According to Goldin and Katz: 

  • For the past century technological progress has been a steady force not only increasing average living standards, but also increasing the demand for skilled workers relative to unskilled workers.
  • Skilled workers are needed to apply and manage new technologies, while less skilled workers are more likely to become obsolete.
  • For much of the 20th century, however, skill-biased technological change was outpaced by advances in educational attainment.  

In other words, says Mankiw, while technological progress increased the demand for skilled workers, our educational system increased the supply of them even faster.  As a result, skilled workers did not benefit disproportionately from economic growth.  

But recently things have changed.  Over the last several decades, technological advance has kept up its pace, while educational advancement has slowed down, says Mankiw: 

  • The cohort of workers born in 1950 averaged 4.67 more years of schooling than the cohort born in 1900, representing an increase of 0.93 years of schooling in each decade.
  • By contrast, the cohort born in 1975 had only 0.74 more years of schooling than that born in 1950, an increase of only 0.30 years per decade.
  • That is, the pace of educational advance has fallen by 68 percent. 

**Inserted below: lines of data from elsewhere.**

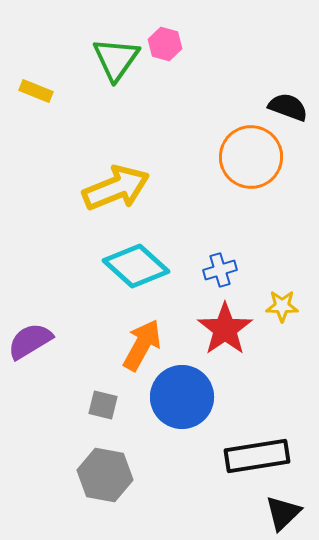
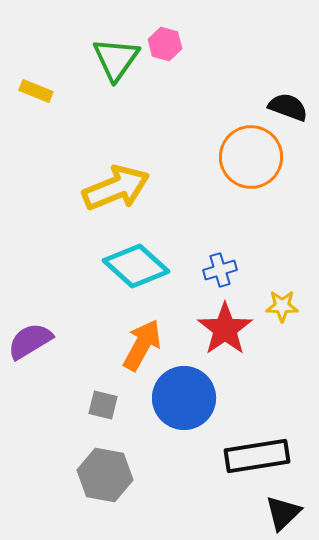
blue circle: moved 2 px right, 1 px down
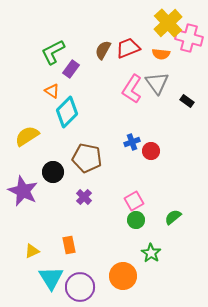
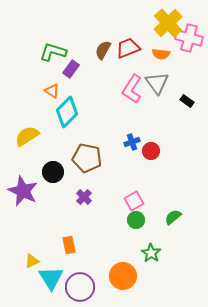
green L-shape: rotated 44 degrees clockwise
yellow triangle: moved 10 px down
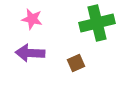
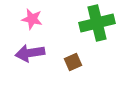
purple arrow: rotated 12 degrees counterclockwise
brown square: moved 3 px left, 1 px up
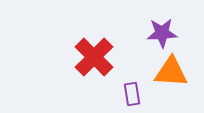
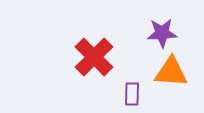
purple rectangle: rotated 10 degrees clockwise
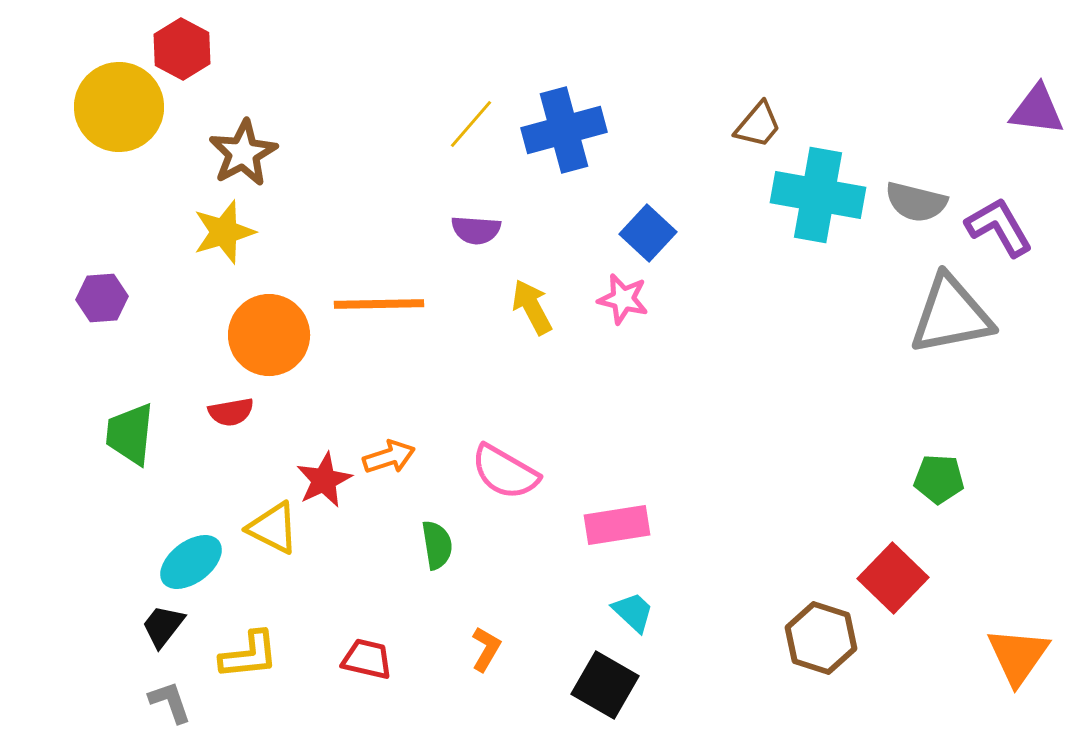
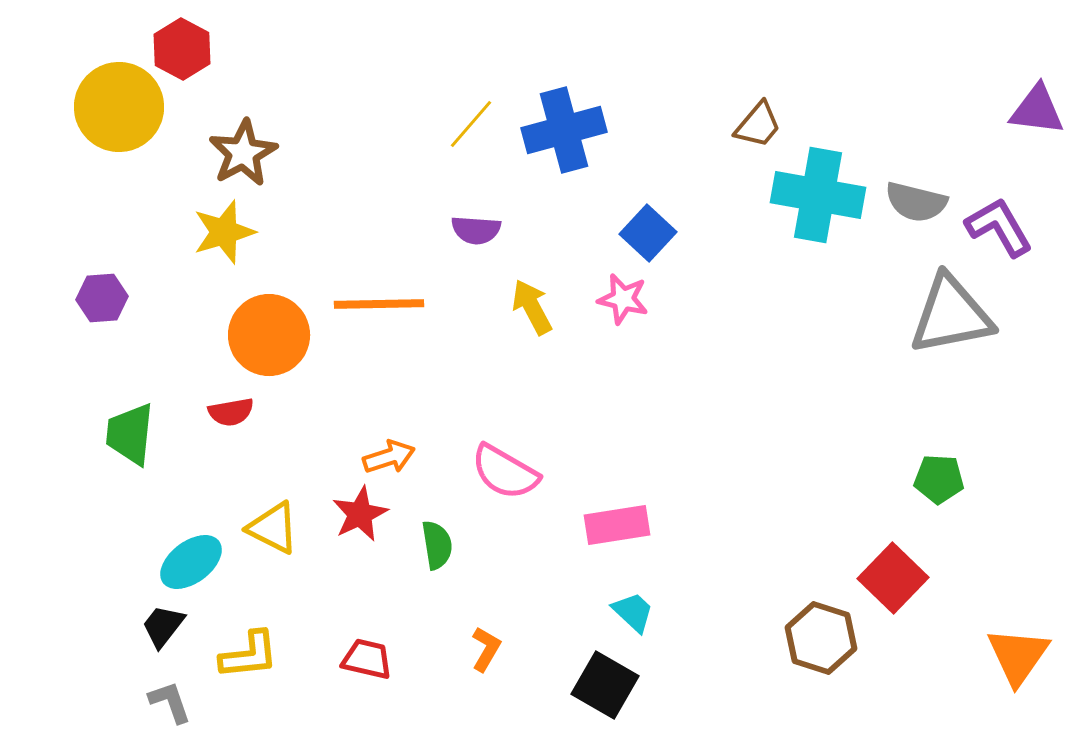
red star: moved 36 px right, 34 px down
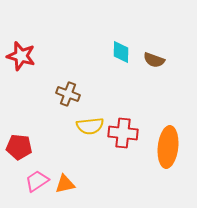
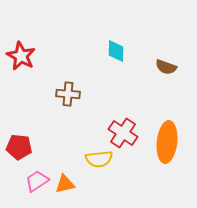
cyan diamond: moved 5 px left, 1 px up
red star: rotated 12 degrees clockwise
brown semicircle: moved 12 px right, 7 px down
brown cross: rotated 15 degrees counterclockwise
yellow semicircle: moved 9 px right, 33 px down
red cross: rotated 28 degrees clockwise
orange ellipse: moved 1 px left, 5 px up
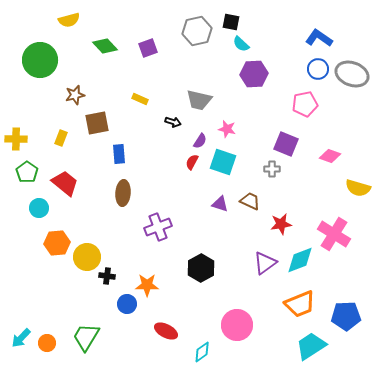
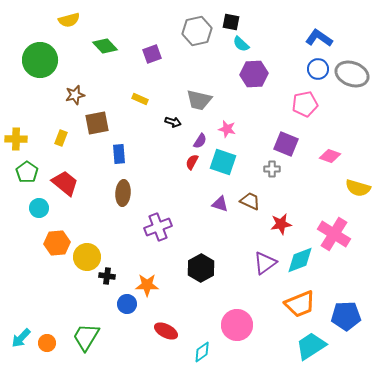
purple square at (148, 48): moved 4 px right, 6 px down
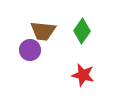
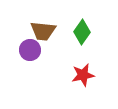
green diamond: moved 1 px down
red star: rotated 25 degrees counterclockwise
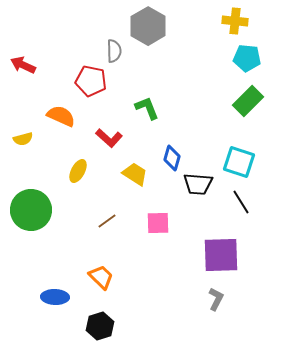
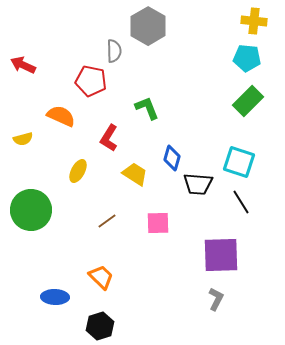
yellow cross: moved 19 px right
red L-shape: rotated 80 degrees clockwise
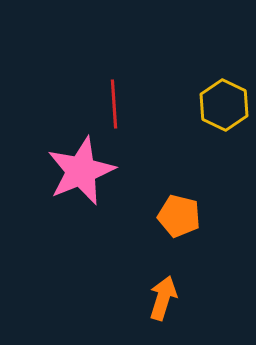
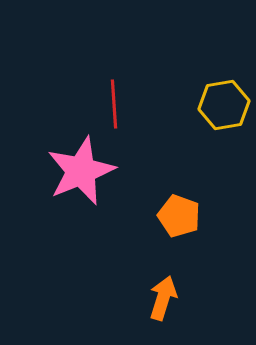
yellow hexagon: rotated 24 degrees clockwise
orange pentagon: rotated 6 degrees clockwise
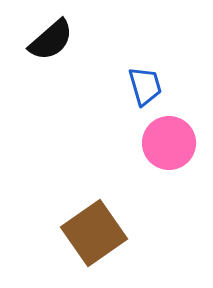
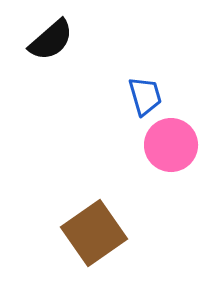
blue trapezoid: moved 10 px down
pink circle: moved 2 px right, 2 px down
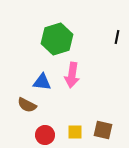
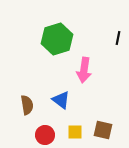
black line: moved 1 px right, 1 px down
pink arrow: moved 12 px right, 5 px up
blue triangle: moved 19 px right, 18 px down; rotated 30 degrees clockwise
brown semicircle: rotated 126 degrees counterclockwise
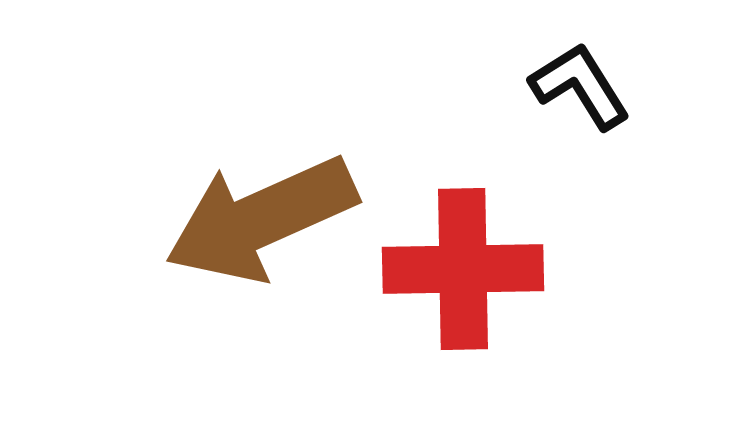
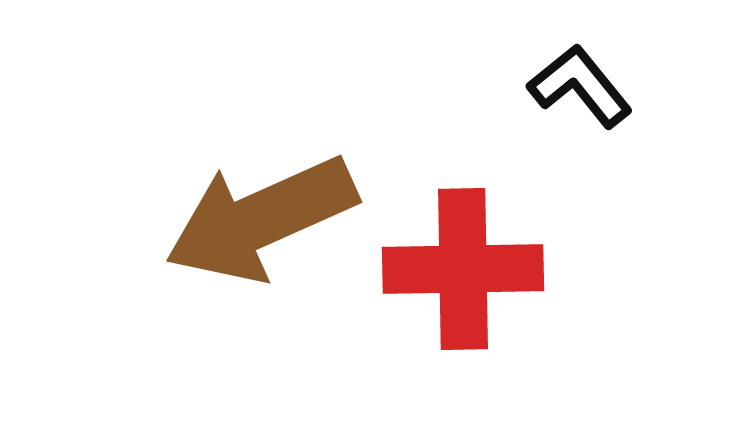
black L-shape: rotated 7 degrees counterclockwise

Because growth in the supply of skilled workers has slowed, their wages have grown relative to those of the unskilled.  This is evident in Goldin and Katz's estimates of the financial return to education, says Mankiw: 

  • In 1980, each year of college raised a person's wage by 7.6 percent.
  • In 2005, each year of college yielded an additional 12.9 percent.
  • Over this time period, the rate of return from each year of graduate school has risen even more -- from 7.3 to 14.2 percent.